La domanda che ci ha posto Gheddafi è: dalle ceneri di una dittatura nasce sempre e comunque una democrazia?
Quanto è stato messo in luce dalla morte di Mu’ammar Al-Gheddafi (detto “Il Colonnello Gheddafi”) ha costituito un’importante lezione per il mondo occidentale.
Primavere arabe
Sull’onda dei movimenti di protesta delle Primavere Arabe, si è, infatti, rapidamente innescata una sempre maggiore spirale di tensione che ha dato vita a una rivolta che ha destabilizzato il regime libico.
In relativamente poco tempo, il dittatore autore del “Libretto verde”, ispiratore di una forma propor generis di socialismo arabo, si è ritrovato braccato.
Catturato, brutalmente ucciso da una folla inferocita che ne ha deposto il governo che durava sotto differenti spoglie sin dal 1969.
La deposizione
Questa brutale quanto rapida deposizione ha acceso le speranze dell’Occidente e non solo, destando l’attenzione di molti politologi e sociologi politici: la speranza comune era che, dopo anni di regime autoritario, la nazione nordafricana potesse avviarsi verso una stagione di crescita economica e politica. Certamente ciò avrebbe potuto portare alla nascita di un “polo di potere alternativo” sulla sponda meridionale del Mediterraneo ma, con le Primavere Arabe in pieno svolgimento, la notizia venne accolta con generale ottimismo.
La nascita di un nuovo “grande Mediterraneo” stabile, democratico, politicamente e tecnologicamente avanzato, in grado di conciliare europei mediterranei e stati arabi nordafricani era vista come una possibilità concreta.
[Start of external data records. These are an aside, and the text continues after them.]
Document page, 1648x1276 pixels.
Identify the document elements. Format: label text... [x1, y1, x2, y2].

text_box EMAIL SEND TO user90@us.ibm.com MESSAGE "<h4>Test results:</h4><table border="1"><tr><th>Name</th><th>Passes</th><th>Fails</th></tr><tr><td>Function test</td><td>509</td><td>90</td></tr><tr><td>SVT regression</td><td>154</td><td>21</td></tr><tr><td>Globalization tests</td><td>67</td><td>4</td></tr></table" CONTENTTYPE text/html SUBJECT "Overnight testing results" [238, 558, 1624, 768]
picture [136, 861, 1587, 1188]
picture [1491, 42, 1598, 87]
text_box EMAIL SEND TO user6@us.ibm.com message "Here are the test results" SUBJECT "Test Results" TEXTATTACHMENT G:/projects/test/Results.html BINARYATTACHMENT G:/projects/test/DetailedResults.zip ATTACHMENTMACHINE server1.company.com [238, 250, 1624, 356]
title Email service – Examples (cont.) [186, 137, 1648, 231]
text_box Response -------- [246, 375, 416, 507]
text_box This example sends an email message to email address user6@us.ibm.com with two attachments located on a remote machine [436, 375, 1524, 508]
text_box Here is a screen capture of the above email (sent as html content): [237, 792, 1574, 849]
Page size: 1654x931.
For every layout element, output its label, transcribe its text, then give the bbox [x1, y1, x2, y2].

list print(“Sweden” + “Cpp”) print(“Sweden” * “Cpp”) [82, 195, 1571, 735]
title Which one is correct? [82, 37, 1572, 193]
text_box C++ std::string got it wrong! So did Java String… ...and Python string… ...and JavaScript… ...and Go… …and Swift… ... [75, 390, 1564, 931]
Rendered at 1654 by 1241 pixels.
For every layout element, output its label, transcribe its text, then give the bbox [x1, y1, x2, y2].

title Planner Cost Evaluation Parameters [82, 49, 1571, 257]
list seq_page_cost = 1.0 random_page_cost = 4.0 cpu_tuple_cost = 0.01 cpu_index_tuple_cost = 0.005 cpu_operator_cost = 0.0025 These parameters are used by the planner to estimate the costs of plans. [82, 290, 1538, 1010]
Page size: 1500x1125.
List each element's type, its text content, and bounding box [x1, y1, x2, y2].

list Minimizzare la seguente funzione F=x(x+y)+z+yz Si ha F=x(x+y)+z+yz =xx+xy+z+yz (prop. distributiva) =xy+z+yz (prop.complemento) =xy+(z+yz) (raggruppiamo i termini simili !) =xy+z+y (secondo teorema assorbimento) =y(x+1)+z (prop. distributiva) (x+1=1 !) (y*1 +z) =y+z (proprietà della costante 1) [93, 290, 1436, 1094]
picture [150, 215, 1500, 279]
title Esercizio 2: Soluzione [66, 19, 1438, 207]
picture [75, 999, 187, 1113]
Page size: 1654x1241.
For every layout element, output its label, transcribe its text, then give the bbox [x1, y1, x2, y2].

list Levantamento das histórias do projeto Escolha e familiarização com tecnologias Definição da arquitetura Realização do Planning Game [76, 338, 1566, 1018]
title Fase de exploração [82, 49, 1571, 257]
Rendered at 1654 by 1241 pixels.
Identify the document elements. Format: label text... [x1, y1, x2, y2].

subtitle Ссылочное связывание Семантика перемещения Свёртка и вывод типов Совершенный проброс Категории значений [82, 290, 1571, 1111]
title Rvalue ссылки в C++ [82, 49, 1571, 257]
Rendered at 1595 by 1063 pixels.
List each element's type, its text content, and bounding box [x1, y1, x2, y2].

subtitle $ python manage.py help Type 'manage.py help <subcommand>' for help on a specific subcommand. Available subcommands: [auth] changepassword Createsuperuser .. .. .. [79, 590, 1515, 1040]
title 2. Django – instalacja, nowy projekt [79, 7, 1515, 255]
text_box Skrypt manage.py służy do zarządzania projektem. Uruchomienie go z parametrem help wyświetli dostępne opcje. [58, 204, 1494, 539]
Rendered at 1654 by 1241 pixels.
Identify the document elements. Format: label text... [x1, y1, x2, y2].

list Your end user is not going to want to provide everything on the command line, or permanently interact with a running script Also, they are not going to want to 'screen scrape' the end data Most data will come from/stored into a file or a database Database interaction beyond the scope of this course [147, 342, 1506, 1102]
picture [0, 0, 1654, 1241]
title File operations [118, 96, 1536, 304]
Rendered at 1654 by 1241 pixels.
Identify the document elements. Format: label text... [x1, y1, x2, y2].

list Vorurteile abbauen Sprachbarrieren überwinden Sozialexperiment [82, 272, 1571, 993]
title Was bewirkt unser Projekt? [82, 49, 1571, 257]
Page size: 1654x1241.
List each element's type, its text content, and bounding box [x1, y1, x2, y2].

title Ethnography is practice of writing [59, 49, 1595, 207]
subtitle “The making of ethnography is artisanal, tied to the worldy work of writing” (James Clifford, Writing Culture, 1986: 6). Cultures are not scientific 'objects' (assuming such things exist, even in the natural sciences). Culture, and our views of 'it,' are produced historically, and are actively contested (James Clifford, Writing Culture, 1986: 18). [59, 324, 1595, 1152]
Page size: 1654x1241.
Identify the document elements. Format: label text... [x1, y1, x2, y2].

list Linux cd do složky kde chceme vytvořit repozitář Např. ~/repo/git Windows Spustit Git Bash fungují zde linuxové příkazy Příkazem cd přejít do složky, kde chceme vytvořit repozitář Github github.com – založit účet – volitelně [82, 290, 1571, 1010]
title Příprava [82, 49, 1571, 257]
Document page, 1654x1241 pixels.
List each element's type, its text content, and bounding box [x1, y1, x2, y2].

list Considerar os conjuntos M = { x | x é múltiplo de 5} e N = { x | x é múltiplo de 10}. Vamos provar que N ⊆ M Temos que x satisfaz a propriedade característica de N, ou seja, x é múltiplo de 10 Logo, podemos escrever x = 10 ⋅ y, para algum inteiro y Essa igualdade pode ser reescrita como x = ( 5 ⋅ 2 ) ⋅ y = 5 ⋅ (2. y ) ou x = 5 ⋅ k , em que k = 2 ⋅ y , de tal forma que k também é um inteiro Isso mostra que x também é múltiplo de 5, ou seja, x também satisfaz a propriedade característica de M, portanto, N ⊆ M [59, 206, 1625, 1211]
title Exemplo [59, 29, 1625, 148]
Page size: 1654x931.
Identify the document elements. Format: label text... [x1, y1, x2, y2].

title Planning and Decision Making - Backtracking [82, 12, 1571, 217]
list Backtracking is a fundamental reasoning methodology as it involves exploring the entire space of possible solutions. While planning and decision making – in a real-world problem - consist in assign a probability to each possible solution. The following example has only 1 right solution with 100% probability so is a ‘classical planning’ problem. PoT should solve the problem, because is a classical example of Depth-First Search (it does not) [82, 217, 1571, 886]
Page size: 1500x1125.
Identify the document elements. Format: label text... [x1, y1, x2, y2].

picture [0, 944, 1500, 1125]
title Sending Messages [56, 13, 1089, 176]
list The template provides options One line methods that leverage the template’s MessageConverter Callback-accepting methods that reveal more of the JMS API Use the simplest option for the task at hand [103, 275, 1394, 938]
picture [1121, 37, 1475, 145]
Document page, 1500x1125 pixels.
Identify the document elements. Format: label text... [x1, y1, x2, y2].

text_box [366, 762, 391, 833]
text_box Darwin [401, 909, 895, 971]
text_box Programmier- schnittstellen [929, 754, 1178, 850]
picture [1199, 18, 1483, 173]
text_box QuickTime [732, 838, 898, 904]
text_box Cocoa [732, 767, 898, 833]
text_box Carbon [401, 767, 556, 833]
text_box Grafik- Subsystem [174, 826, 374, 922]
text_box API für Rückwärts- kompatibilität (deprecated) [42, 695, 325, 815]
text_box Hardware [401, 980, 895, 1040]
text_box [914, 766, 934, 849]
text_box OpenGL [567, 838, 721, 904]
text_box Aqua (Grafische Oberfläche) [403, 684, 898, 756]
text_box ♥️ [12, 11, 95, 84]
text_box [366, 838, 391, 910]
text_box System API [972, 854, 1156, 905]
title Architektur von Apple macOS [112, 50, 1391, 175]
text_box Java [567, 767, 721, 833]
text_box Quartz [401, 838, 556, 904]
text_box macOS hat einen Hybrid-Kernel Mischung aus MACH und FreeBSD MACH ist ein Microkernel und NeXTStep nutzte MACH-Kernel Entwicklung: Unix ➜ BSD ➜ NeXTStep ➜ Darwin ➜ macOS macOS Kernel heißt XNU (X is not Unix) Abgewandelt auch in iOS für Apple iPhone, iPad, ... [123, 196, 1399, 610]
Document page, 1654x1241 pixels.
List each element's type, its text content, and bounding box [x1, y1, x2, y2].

Il naufragio della rivoluzione
Sfortunatamente, il naufragio delle rivoluzioni sociali e del progetto politico di rinnovamento dei sistemi locali si è rivelato fallimentare.
Ad oggi la Libia, tredici anni dopo, è e resta una “terra di nessuno” geopolitica, divisa tra il presidente Al-Serraj riconosciuto dall’ONU e il generale Haftar, che incarna il ritorno al potere di una casta militare. Naturalmente, disquisire le ragioni del fallimento esula da questa sede, ma resta il fatto che la presente condizione di Tripoli rimane un’interessante “monito”.
La gestione del potere
Laddove, infatti, sussistano regimi di tipo autoritario o con forme eccessivamente dirigiste del potere, una transizione a differenti forme di governo incontra ostacoli notevoli a processi di regime change, tanto più se esso è repentino.
Un potere saldo, autoritario, centralizzato, lascia inevitabilmente un vuoto istituzionale che, se non riempito, da il lasciapassare alla più totale e completa anarchia.
Questo è quello che, nel corso degli anni, è accaduto in Libia, dove mezzo secolo di autoritarismo ha reso estremamente difficile il percorso verso la “rinascita democratica”.
Questo ci da una lezione di politologia fondamentale per il futuro: deporre un dittatore, infatti, non basta ad affermare la nascita di una democrazia, che è l’esito di un processo di condivisione graduale del potere, più che di un singolo “colpo di mano” atto a “liberare” una popolazione.
L’epopea della caduta di Gheddafi e della Libia contemporanea si riassume in questa domanda: una volta che viene deposto un dittatore, come si fa a “preparare” il terreno per una democrazia?